June 2, 2015
OK, I admit that I’ve had a, um, spotty track record in finding the Next Big Thing. I had no idea it would this hard to become the next Hollywood superstar producer/writer/director.
Let’s look back at my previous attempts at fame and glory but more importantly, fortune.
- The sci-fi family epic Hamsterus! To this day I am not allowed within 100 feet of DreamWorks studios. What’s wrong with a touching film about the love between a young boy and his giant radioactive hamster? The last 35 times I asked Steven Spielberg all he said was “I have a restraining order against you!”
- President Hobo. Wouldn’t a show about a homeless President be perfect for prime time? Even BET turned that one down.
- Murderchimp. That was something or other about some kind of chimpanzee assassin. I’m not really sure what that was all about, but I did manage to get a rejection slip from every publisher in the English speaking world. And that includes even the self-publishing places. Here’s a direct quote from Kindle Self-Publishing: “Screw you and your stupid monkey.” For the record, Kindle Self-Publishing, Murderchimp isn’t a monkey, he is a chimp.
- El Kabong was my idea to revive old time radio. It starred an invisible crime fighter who smashed guitars over criminal’s heads. Nobody was willing to buy it. No wonder radio is dying.
Well, that just leaves comic books, and I think that I have the perfect idea for a killer comic.

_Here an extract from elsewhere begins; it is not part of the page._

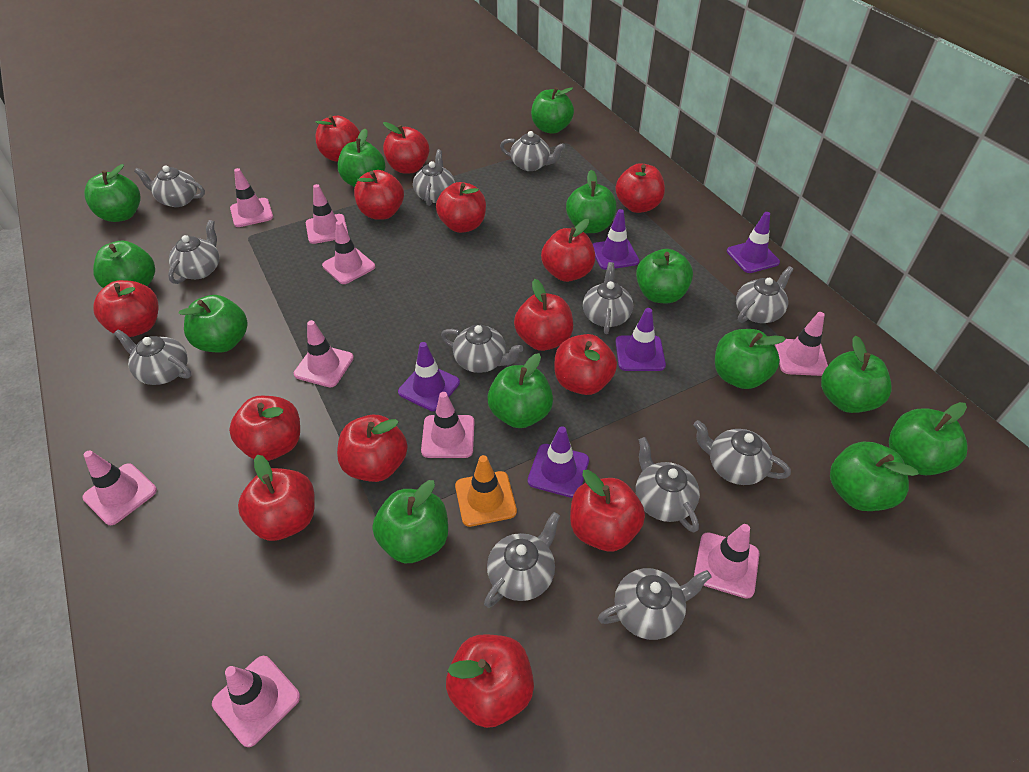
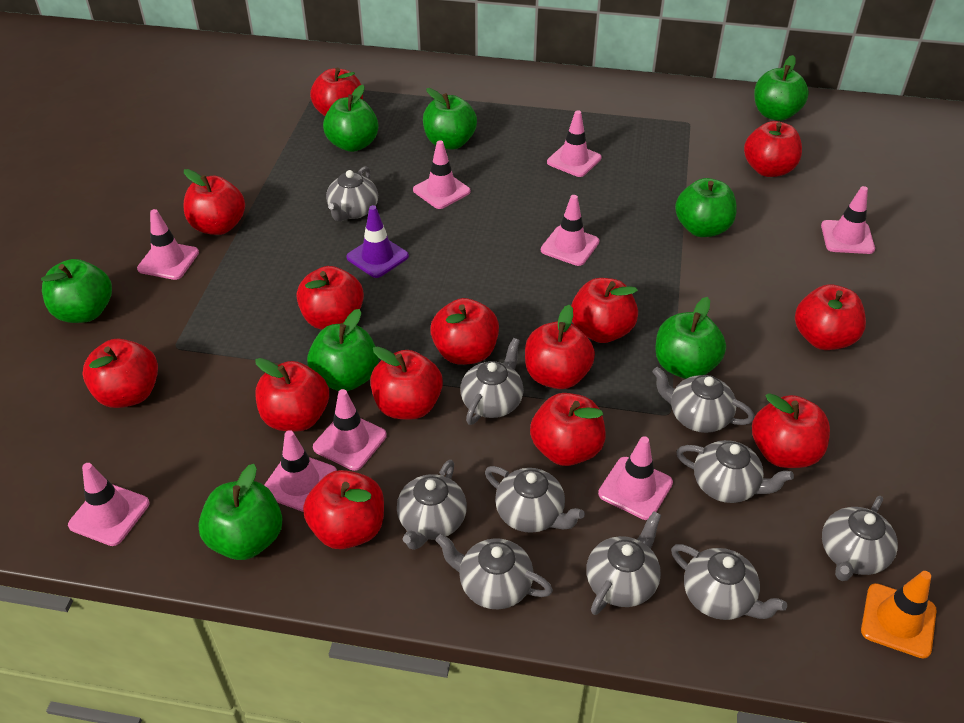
green apple: 13 -> 8
grey teapot: 12 -> 10
purple traffic cone: 5 -> 1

And I plan to both write and draw it, despite having little talent at one and no talent at the other.
Here’s my pitch for…..
Dr. Ghost Zombie!
Doctor Bruin Z. Othello was your typical brain surgeon. He had money, fame, women, fancy jets, expensive cars, designer clothes, mansions in every city, his own fleet of ships, a pair of airlines, a pet puma and even a permanent apartment in the White House. Then one day as he was walking home from a charity Faberge Egg painting contest, he was fatally gunned down when he tried to stop a robbery in a bodega on the wrong side of the tracks.
Not wanting to go to Heaven, he stayed on Earth and fought crime as a poltergeist. However, one day, his arch-nemesis, The Doom Vulture, resurrected Doctor Bruin Z. Othello’s body as a zombie. Ghost Othello battled his own undead body until he was able to possess it and reclaim his physical form.
Now reunited and back among the living, sort of, Dr. Othello fights crime as the 2-in-1 crime fighter. When necessary, he can leave his body and fight as both a ghost and a zombie. The only drawback is that his body is still rotting, but the brilliant doctor is working on a cure.
There it is. What do you think? I am going to be famous!